The manuscripts in the collection mainly consist of Turkish and Arabic works. In addition to these two languages, there are manuscripts written in different languages such as Persian, Karaman, Crimean Tatar, Crimean Turkish and bilingual (Persian-Arabic or Arabic-Turkish). Works related to Turkish language and literature in Anatolia form a characteristic group of works in the collection.

The oldest copy among the dated manuscripts is the work dated 1100 named "Nazmü'l-Hilāfiyyāt [Manzumetü'n-Nesefiyye]". Ismail Haqqi Bursevi's 1969 work titled "Şerhü'l-Usūli'l-Aşere" is the latest dated copy.

The people who donated the collection include diplomat and poet Fuat Bayramoğlu, Turcologist and linguist Şinasi Tekin, photographer, traveler and Turkish nomadic culture and textile expert Josephine Powell, State Archives General Directorate consultant Midhat Sertoğlu, Konya bureaucrat and politician Salim Erel.

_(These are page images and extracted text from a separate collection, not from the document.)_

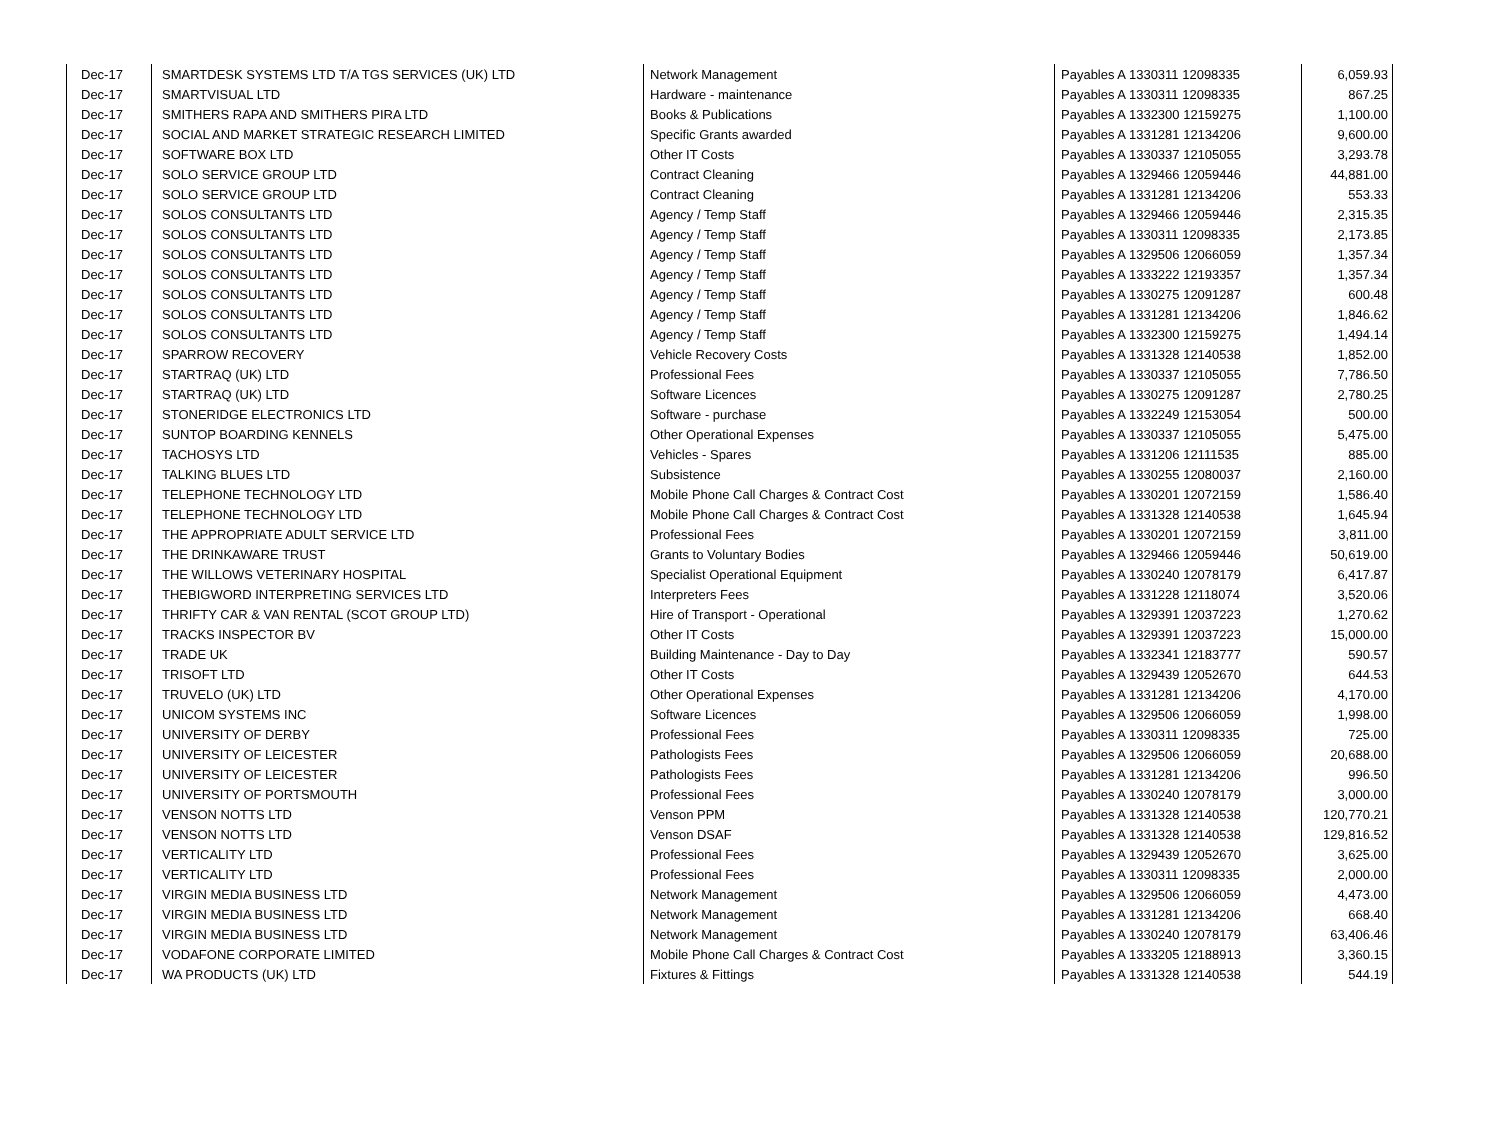| Dec-17 | SMARTDESK SYSTEMS LTD T/A TGS SERVICES (UK) LTD | Network Management | Payables A 1330311 12098335 | 6,059.93 |
| Dec-17 | SMARTVISUAL LTD | Hardware - maintenance | Payables A 1330311 12098335 | 867.25 |
| Dec-17 | SMITHERS RAPA AND SMITHERS PIRA LTD | Books & Publications | Payables A 1332300 12159275 | 1,100.00 |
| Dec-17 | SOCIAL AND MARKET STRATEGIC RESEARCH LIMITED | Specific Grants awarded | Payables A 1331281 12134206 | 9,600.00 |
| Dec-17 | SOFTWARE BOX LTD | Other IT Costs | Payables A 1330337 12105055 | 3,293.78 |
| Dec-17 | SOLO SERVICE GROUP LTD | Contract Cleaning | Payables A 1329466 12059446 | 44,881.00 |
| Dec-17 | SOLO SERVICE GROUP LTD | Contract Cleaning | Payables A 1331281 12134206 | 553.33 |
| Dec-17 | SOLOS CONSULTANTS LTD | Agency / Temp Staff | Payables A 1329466 12059446 | 2,315.35 |
| Dec-17 | SOLOS CONSULTANTS LTD | Agency / Temp Staff | Payables A 1330311 12098335 | 2,173.85 |
| Dec-17 | SOLOS CONSULTANTS LTD | Agency / Temp Staff | Payables A 1329506 12066059 | 1,357.34 |
| Dec-17 | SOLOS CONSULTANTS LTD | Agency / Temp Staff | Payables A 1333222 12193357 | 1,357.34 |
| Dec-17 | SOLOS CONSULTANTS LTD | Agency / Temp Staff | Payables A 1330275 12091287 | 600.48 |
| Dec-17 | SOLOS CONSULTANTS LTD | Agency / Temp Staff | Payables A 1331281 12134206 | 1,846.62 |
| Dec-17 | SOLOS CONSULTANTS LTD | Agency / Temp Staff | Payables A 1332300 12159275 | 1,494.14 |
| Dec-17 | SPARROW RECOVERY | Vehicle Recovery Costs | Payables A 1331328 12140538 | 1,852.00 |
| Dec-17 | STARTRAQ (UK) LTD | Professional Fees | Payables A 1330337 12105055 | 7,786.50 |
| Dec-17 | STARTRAQ (UK) LTD | Software Licences | Payables A 1330275 12091287 | 2,780.25 |
| Dec-17 | STONERIDGE ELECTRONICS LTD | Software - purchase | Payables A 1332249 12153054 | 500.00 |
| Dec-17 | SUNTOP BOARDING KENNELS | Other Operational Expenses | Payables A 1330337 12105055 | 5,475.00 |
| Dec-17 | TACHOSYS LTD | Vehicles - Spares | Payables A 1331206 12111535 | 885.00 |
| Dec-17 | TALKING BLUES LTD | Subsistence | Payables A 1330255 12080037 | 2,160.00 |
| Dec-17 | TELEPHONE TECHNOLOGY LTD | Mobile Phone Call Charges & Contract Cost | Payables A 1330201 12072159 | 1,586.40 |
| Dec-17 | TELEPHONE TECHNOLOGY LTD | Mobile Phone Call Charges & Contract Cost | Payables A 1331328 12140538 | 1,645.94 |
| Dec-17 | THE APPROPRIATE ADULT SERVICE LTD | Professional Fees | Payables A 1330201 12072159 | 3,811.00 |
| Dec-17 | THE DRINKAWARE TRUST | Grants to Voluntary Bodies | Payables A 1329466 12059446 | 50,619.00 |
| Dec-17 | THE WILLOWS VETERINARY HOSPITAL | Specialist Operational Equipment | Payables A 1330240 12078179 | 6,417.87 |
| Dec-17 | THEBIGWORD INTERPRETING SERVICES LTD | Interpreters Fees | Payables A 1331228 12118074 | 3,520.06 |
| Dec-17 | THRIFTY CAR & VAN RENTAL (SCOT GROUP LTD) | Hire of Transport - Operational | Payables A 1329391 12037223 | 1,270.62 |
| Dec-17 | TRACKS INSPECTOR BV | Other IT Costs | Payables A 1329391 12037223 | 15,000.00 |
| Dec-17 | TRADE UK | Building Maintenance - Day to Day | Payables A 1332341 12183777 | 590.57 |
| Dec-17 | TRISOFT LTD | Other IT Costs | Payables A 1329439 12052670 | 644.53 |
| Dec-17 | TRUVELO (UK) LTD | Other Operational Expenses | Payables A 1331281 12134206 | 4,170.00 |
| Dec-17 | UNICOM SYSTEMS INC | Software Licences | Payables A 1329506 12066059 | 1,998.00 |
| Dec-17 | UNIVERSITY OF DERBY | Professional Fees | Payables A 1330311 12098335 | 725.00 |
| Dec-17 | UNIVERSITY OF LEICESTER | Pathologists Fees | Payables A 1329506 12066059 | 20,688.00 |
| Dec-17 | UNIVERSITY OF LEICESTER | Pathologists Fees | Payables A 1331281 12134206 | 996.50 |
| Dec-17 | UNIVERSITY OF PORTSMOUTH | Professional Fees | Payables A 1330240 12078179 | 3,000.00 |
| Dec-17 | VENSON NOTTS LTD | Venson PPM | Payables A 1331328 12140538 | 120,770.21 |
| Dec-17 | VENSON NOTTS LTD | Venson DSAF | Payables A 1331328 12140538 | 129,816.52 |
| Dec-17 | VERTICALITY LTD | Professional Fees | Payables A 1329439 12052670 | 3,625.00 |
| Dec-17 | VERTICALITY LTD | Professional Fees | Payables A 1330311 12098335 | 2,000.00 |
| Dec-17 | VIRGIN MEDIA BUSINESS LTD | Network Management | Payables A 1329506 12066059 | 4,473.00 |
| Dec-17 | VIRGIN MEDIA BUSINESS LTD | Network Management | Payables A 1331281 12134206 | 668.40 |
| Dec-17 | VIRGIN MEDIA BUSINESS LTD | Network Management | Payables A 1330240 12078179 | 63,406.46 |
| Dec-17 | VODAFONE CORPORATE LIMITED | Mobile Phone Call Charges & Contract Cost | Payables A 1333205 12188913 | 3,360.15 |
| Dec-17 | WA PRODUCTS (UK) LTD | Fixtures & Fittings | Payables A 1331328 12140538 | 544.19 |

Detailed descriptions of 425 manuscripts out of 686 that were included in the Suna Kıraç Library Rare Works Collection by donation and purchase are included in Koç University Suna Kıraç Library Manuscripts Catalog 1, published in 2018. The catalog contains manuscripts from the personal libraries of Fuat Bayramoğlu, Midhat Sert, Josephine Powell and Şinasi Tekin, which were transferred to the Suna Kıraç Library between 1995 and 2005.

The second volume of the Koç University Suna Kıraç Library Manuscripts Catalogue is the catalog of the works donated by Salim Erel. Erel manuscripts are among the works taught in madrasahs. In the catalog section, paleography information of each of the works, visuals showing the beginning and end of the texts of the works, evaluations about the content of the work and notes about the reader's comments, and bibliographic information are presented.

=== Branch libraries ===
AKMED Library: provides service in Kaleiçi, Antalya. The collection has been created in line with the wishes of the researchers, especially on the subject of geography, Ancient history and the archeology of Antalya.

ANAMED Library: It provides service in the building called Merkez Han, located on İstiklal Street in the Beyoğlu district of Istanbul. Library use is limited to individual researchers, ANAMED scholars, students and faculty members who want to research and preserve Turkey's cultural heritage. Students, alumni, academic and administrative staff of the institution, employees, who study at Koç University; Faculty members and families of employees also use it.

Health Sciences Library: It is the branch of Koç University Libraries located in Topkapı, Koç University Health Sciences Campus. Its collection is geared towards nursing and health sciences. The services are mainly designed for the faculty and students of the Health Sciences Campus.

VEKAM Library: VEKAM Library and Archive is located in Keçiören, Ankara and functions as the city memory of Ankara. It was established in 1994 and was attached to Koç University Suna Kıraç Library in 2014. Publications are containing historical and cultural studies about Ankara.
===Cultural activities ===

- Podcast series

Within the scope of Cultural Heritage studies, the “ANAMED Library Podcast: Burada Konuşmak Serbest” podcast series, in which the library and current developments and current services in the library and archival area are discussed, has started in June 2020. The podcast series "Koç Üniversitesi Suna Kıraç Kütüphanesi İstanbul'u Dinliyorum...", in which different subjects on Istanbul history, culture was discussed, has started in April 2021 with the guests of Istanbul experts. Lastly, the "Suna Kıraç Libraries Podcast" podcast series has started in which podcasts on Suna Kıraç Library theme studies were discussed has started in November 2021.

- International Archive Day Conference series

Suna Kıraç Library hosts events as part of the International Archives Day Conference series. The conferences focus on introducing different archives in various institutions, different digital humanities projects, digital preservation and new technologies.